Although decorative windsocks originated in Japan and China centuries ago, their purpose and design took a new direction with the advent of aviation.
Planes take off into the wind - with the wind blowing into the front of the plane - to give the wings greater lift. Pilots also land into the wind for greater control of the aircraft. Pilots must know the direction of the wind and be able to gage wind speed in order to take off and land safely. In the early days of aviation, a simple flag or streamer may have been the beginning of the practical windsock, a tapered cone open at each end to allow wind to blow through and thus indicate wind direction and velocity.
The larger opening of the sock, the "throat", catches the wind. The taper of the windsock funnels the wind toward the small end of the sock, the "tail", which blows "with the wind" and indicates wind direction. Along with design, visibility is important. Windsocks used in aviation are usually vivid safety orange, a color that provides good contrast to the blue color of the sky. Safety orange is also known as blaze orange and international orange.

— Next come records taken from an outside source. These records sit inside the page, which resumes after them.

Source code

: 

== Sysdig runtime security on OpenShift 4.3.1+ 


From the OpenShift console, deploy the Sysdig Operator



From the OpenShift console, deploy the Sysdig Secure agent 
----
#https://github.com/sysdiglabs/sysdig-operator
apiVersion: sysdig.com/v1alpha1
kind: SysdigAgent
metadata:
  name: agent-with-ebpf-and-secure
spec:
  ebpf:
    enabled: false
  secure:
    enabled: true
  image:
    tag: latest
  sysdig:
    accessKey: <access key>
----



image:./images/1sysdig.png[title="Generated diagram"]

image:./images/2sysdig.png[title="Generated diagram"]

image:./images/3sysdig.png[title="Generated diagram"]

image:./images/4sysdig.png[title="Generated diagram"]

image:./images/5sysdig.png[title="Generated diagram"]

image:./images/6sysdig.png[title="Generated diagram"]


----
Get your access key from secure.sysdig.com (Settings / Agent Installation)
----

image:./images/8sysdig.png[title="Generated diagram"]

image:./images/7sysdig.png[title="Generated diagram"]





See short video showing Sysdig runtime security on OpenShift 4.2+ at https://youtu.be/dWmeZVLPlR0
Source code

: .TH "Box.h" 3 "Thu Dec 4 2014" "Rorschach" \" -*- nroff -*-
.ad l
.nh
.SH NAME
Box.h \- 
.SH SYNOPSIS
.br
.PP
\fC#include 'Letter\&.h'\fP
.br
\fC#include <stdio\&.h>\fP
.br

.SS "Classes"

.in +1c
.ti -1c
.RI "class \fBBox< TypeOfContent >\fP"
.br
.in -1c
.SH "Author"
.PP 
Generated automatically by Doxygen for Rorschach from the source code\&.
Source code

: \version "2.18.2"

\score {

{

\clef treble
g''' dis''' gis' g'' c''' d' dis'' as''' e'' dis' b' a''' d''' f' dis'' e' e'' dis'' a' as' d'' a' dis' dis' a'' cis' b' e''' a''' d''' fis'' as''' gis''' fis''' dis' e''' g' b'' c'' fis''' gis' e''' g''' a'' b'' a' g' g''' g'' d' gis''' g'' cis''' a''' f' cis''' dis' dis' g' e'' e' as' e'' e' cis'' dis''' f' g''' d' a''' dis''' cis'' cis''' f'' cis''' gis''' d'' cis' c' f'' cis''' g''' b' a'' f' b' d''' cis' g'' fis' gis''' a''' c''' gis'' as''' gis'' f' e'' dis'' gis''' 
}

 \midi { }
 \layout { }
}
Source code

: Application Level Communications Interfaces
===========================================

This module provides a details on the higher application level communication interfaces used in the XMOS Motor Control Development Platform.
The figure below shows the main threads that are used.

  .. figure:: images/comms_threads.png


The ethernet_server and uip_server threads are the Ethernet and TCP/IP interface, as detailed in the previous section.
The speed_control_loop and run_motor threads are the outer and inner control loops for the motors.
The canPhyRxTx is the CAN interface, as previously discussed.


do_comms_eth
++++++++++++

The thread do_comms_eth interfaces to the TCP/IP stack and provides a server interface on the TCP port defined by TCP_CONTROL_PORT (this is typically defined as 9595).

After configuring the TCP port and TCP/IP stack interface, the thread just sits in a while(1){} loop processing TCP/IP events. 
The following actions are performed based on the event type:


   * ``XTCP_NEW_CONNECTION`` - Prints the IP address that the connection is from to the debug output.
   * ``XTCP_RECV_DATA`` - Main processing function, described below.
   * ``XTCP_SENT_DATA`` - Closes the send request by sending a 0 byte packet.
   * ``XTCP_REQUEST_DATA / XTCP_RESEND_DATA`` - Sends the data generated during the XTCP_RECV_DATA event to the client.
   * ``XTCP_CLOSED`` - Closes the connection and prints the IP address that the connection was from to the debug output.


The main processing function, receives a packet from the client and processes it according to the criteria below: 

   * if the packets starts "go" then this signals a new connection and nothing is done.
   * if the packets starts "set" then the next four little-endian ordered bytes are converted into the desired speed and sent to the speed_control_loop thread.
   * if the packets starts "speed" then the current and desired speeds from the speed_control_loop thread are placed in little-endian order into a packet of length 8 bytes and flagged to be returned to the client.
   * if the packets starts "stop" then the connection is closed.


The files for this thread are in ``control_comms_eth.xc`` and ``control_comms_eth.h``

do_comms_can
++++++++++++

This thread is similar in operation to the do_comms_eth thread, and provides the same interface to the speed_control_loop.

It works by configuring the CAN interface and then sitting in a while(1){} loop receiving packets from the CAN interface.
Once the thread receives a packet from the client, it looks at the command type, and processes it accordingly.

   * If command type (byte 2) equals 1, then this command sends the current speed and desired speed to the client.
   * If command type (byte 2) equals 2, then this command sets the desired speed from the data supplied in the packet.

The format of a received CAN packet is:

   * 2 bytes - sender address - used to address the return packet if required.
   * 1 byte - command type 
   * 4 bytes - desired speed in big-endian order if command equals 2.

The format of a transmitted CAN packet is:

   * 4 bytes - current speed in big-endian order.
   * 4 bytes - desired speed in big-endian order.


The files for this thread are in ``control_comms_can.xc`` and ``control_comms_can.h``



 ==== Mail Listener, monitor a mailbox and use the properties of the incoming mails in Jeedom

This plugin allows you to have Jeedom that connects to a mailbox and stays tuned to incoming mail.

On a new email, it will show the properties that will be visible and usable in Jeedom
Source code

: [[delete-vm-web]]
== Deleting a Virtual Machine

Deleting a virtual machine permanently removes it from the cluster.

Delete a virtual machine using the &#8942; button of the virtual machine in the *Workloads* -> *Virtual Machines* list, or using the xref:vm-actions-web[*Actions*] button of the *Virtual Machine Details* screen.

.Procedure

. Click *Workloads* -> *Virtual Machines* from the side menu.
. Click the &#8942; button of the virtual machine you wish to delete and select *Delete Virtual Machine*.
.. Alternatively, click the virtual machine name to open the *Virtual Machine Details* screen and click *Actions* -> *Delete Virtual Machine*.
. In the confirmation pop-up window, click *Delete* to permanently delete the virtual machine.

High visibility windsocks also have an important industrial application. They are often seen at chemical plants and other types of industrial plants to indicate wind direction in case of an accident in which potentially hazardous chemicals are released.
Through the centuries since their creation, windsocks have been considered a symbol of longevity and good luck. Considering the importance of windsocks from a safety point of view, the symbolism certainly applies in the areas of aviation and industrial manufacturing.